*Problem details*.
Write out again only the lines that run from the start of the entries to the line containing "582, 205]: 8078", both included.

*Records provided*.
⁂

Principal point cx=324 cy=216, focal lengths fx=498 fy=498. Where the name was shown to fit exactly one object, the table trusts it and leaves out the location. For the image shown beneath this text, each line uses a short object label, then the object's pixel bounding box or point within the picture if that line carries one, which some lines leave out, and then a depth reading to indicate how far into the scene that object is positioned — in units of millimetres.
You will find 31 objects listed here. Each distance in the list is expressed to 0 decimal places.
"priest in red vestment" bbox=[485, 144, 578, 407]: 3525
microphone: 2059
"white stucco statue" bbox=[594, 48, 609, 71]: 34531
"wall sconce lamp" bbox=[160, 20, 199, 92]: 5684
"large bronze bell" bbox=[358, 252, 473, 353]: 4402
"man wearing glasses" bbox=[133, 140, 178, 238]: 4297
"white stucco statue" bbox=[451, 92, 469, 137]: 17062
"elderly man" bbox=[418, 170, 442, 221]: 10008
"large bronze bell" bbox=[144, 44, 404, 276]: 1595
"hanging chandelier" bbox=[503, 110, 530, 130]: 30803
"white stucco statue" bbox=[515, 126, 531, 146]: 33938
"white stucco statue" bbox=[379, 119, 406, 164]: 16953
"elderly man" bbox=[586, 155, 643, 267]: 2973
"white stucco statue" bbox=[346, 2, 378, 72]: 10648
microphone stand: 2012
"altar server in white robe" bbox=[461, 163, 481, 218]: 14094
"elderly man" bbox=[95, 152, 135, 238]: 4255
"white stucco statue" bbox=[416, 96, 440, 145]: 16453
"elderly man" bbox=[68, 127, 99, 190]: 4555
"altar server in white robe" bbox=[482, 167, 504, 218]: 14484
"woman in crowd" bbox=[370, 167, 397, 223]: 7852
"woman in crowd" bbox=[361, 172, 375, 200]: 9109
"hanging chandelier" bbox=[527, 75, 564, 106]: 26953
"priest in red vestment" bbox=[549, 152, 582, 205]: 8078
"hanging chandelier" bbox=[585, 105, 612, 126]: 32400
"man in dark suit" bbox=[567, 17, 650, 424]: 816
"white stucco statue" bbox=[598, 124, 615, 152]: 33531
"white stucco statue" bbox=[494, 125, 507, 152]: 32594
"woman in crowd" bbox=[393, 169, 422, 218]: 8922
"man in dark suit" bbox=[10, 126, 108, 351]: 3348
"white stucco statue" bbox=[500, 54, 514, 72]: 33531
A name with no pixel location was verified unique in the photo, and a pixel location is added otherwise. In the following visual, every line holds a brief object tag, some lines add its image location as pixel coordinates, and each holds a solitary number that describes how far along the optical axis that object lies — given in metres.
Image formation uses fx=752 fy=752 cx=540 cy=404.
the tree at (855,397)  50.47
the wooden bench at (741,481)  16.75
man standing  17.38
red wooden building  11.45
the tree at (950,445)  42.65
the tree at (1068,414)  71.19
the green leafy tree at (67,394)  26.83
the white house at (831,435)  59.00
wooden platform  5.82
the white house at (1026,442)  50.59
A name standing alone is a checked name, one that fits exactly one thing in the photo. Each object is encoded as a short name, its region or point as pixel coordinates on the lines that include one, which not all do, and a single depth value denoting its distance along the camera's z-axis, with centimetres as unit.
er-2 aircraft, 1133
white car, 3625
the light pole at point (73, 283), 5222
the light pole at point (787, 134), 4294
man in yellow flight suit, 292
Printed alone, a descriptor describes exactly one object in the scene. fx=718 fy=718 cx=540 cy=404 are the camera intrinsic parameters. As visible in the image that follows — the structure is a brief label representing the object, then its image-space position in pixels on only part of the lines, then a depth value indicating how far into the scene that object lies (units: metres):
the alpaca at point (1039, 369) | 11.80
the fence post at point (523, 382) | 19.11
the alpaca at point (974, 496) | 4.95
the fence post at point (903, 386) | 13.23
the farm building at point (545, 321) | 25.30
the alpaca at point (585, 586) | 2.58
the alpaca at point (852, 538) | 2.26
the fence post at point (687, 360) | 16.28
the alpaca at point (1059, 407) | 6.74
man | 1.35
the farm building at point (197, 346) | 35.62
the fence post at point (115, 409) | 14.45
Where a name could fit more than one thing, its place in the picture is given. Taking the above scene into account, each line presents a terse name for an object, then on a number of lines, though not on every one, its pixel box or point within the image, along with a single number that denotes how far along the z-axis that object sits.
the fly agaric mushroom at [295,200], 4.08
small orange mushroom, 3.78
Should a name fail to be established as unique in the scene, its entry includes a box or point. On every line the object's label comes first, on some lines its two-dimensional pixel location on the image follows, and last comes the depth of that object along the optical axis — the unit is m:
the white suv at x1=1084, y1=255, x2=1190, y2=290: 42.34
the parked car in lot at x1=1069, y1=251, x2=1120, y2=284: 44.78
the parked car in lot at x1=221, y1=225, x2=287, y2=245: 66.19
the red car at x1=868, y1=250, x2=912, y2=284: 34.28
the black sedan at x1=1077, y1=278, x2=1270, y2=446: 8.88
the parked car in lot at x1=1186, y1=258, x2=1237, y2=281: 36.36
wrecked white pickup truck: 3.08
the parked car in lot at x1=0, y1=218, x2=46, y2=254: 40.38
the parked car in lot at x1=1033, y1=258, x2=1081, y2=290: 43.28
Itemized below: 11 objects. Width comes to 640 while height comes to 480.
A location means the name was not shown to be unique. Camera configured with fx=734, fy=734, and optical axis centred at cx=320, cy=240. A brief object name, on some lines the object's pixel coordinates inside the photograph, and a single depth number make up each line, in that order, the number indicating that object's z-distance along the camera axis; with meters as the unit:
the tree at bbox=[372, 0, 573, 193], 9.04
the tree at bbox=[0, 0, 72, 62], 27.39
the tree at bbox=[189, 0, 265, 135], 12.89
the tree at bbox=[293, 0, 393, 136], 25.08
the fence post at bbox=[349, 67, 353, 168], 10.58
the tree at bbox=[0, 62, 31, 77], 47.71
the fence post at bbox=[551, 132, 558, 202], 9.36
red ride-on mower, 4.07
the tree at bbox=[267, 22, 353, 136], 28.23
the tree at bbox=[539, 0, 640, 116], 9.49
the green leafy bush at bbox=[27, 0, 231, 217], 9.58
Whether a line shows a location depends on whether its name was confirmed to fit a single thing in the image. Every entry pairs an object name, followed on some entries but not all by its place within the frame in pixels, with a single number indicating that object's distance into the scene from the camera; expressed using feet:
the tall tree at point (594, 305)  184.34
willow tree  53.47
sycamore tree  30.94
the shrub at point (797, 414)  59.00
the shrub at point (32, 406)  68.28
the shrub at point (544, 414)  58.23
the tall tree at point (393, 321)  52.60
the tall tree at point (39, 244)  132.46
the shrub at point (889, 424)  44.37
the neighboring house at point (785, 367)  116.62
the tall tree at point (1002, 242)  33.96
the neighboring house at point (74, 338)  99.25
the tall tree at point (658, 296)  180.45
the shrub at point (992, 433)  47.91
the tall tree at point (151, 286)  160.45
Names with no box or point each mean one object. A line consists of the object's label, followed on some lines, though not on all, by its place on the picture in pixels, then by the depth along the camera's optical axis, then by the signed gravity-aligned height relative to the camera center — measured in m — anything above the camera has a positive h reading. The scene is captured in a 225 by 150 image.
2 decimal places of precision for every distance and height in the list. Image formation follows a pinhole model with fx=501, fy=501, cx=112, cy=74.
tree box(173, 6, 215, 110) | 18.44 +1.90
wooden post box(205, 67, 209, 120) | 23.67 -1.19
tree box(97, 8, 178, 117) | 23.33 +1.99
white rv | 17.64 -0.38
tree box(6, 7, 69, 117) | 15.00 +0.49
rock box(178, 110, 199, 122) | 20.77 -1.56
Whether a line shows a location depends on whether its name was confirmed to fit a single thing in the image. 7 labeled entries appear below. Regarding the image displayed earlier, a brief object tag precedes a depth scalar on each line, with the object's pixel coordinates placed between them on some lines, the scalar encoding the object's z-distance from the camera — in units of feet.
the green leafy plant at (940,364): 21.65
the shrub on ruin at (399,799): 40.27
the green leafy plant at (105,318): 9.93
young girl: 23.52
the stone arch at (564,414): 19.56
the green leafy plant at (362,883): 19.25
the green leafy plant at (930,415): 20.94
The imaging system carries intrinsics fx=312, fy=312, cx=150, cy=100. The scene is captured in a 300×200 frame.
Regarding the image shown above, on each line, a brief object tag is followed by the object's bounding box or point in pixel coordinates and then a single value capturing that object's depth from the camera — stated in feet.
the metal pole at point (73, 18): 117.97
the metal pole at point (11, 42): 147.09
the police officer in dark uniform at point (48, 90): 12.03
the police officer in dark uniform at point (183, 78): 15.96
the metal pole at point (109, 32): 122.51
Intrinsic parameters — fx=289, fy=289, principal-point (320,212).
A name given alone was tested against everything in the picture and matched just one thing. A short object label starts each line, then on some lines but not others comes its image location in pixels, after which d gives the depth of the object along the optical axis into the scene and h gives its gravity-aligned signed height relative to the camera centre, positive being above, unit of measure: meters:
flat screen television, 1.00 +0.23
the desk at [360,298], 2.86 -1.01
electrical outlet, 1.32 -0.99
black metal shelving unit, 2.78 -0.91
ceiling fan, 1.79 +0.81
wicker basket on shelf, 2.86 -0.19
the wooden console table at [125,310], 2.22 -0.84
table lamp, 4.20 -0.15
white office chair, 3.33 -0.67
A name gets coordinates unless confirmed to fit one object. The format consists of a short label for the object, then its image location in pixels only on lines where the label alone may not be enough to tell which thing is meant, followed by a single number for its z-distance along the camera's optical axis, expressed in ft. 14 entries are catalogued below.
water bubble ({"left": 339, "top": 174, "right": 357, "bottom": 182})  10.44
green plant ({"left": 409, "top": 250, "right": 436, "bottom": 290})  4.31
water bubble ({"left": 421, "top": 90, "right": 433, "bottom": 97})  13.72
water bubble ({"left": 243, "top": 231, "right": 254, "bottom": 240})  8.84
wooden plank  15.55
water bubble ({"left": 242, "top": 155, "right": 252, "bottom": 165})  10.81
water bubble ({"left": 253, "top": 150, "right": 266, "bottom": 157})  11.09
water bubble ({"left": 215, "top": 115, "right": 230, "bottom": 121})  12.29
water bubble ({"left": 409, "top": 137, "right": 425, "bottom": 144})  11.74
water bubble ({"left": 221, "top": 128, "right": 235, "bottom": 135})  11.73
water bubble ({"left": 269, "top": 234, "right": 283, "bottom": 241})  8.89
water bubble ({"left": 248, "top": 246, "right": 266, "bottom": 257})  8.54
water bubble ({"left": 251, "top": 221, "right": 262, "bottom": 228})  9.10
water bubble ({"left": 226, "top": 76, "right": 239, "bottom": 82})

⁂

*Reply*.
Principal point cx=324 cy=216, focal lengths fx=498 fy=498. Where the name was shown to fit exactly one object, the table trusts it and leaves out the location. For the image shown beneath this text, each line uses a short object label, then the object's pixel bounding box or point within the picture if that line carries one, which some lines leave out, and then a depth reading to indicate how far into the scene that object is positioned — in units of millimetres.
You will find 31 objects listed here. Each distance in the list is expressed to 0 decimal places.
"priest in red vestment" bbox=[485, 144, 578, 407]: 3525
microphone: 2059
"white stucco statue" bbox=[594, 48, 609, 71]: 34531
"wall sconce lamp" bbox=[160, 20, 199, 92]: 5684
"large bronze bell" bbox=[358, 252, 473, 353]: 4402
"man wearing glasses" bbox=[133, 140, 178, 238]: 4297
"white stucco statue" bbox=[451, 92, 469, 137]: 17062
"elderly man" bbox=[418, 170, 442, 221]: 10008
"large bronze bell" bbox=[144, 44, 404, 276]: 1595
"hanging chandelier" bbox=[503, 110, 530, 130]: 30803
"white stucco statue" bbox=[515, 126, 531, 146]: 33938
"white stucco statue" bbox=[379, 119, 406, 164]: 16953
"elderly man" bbox=[586, 155, 643, 267]: 2973
"white stucco statue" bbox=[346, 2, 378, 72]: 10648
microphone stand: 2012
"altar server in white robe" bbox=[461, 163, 481, 218]: 14094
"elderly man" bbox=[95, 152, 135, 238]: 4255
"white stucco statue" bbox=[416, 96, 440, 145]: 16453
"elderly man" bbox=[68, 127, 99, 190]: 4555
"altar server in white robe" bbox=[482, 167, 504, 218]: 14484
"woman in crowd" bbox=[370, 167, 397, 223]: 7852
"woman in crowd" bbox=[361, 172, 375, 200]: 9109
"hanging chandelier" bbox=[527, 75, 564, 106]: 26953
"priest in red vestment" bbox=[549, 152, 582, 205]: 8078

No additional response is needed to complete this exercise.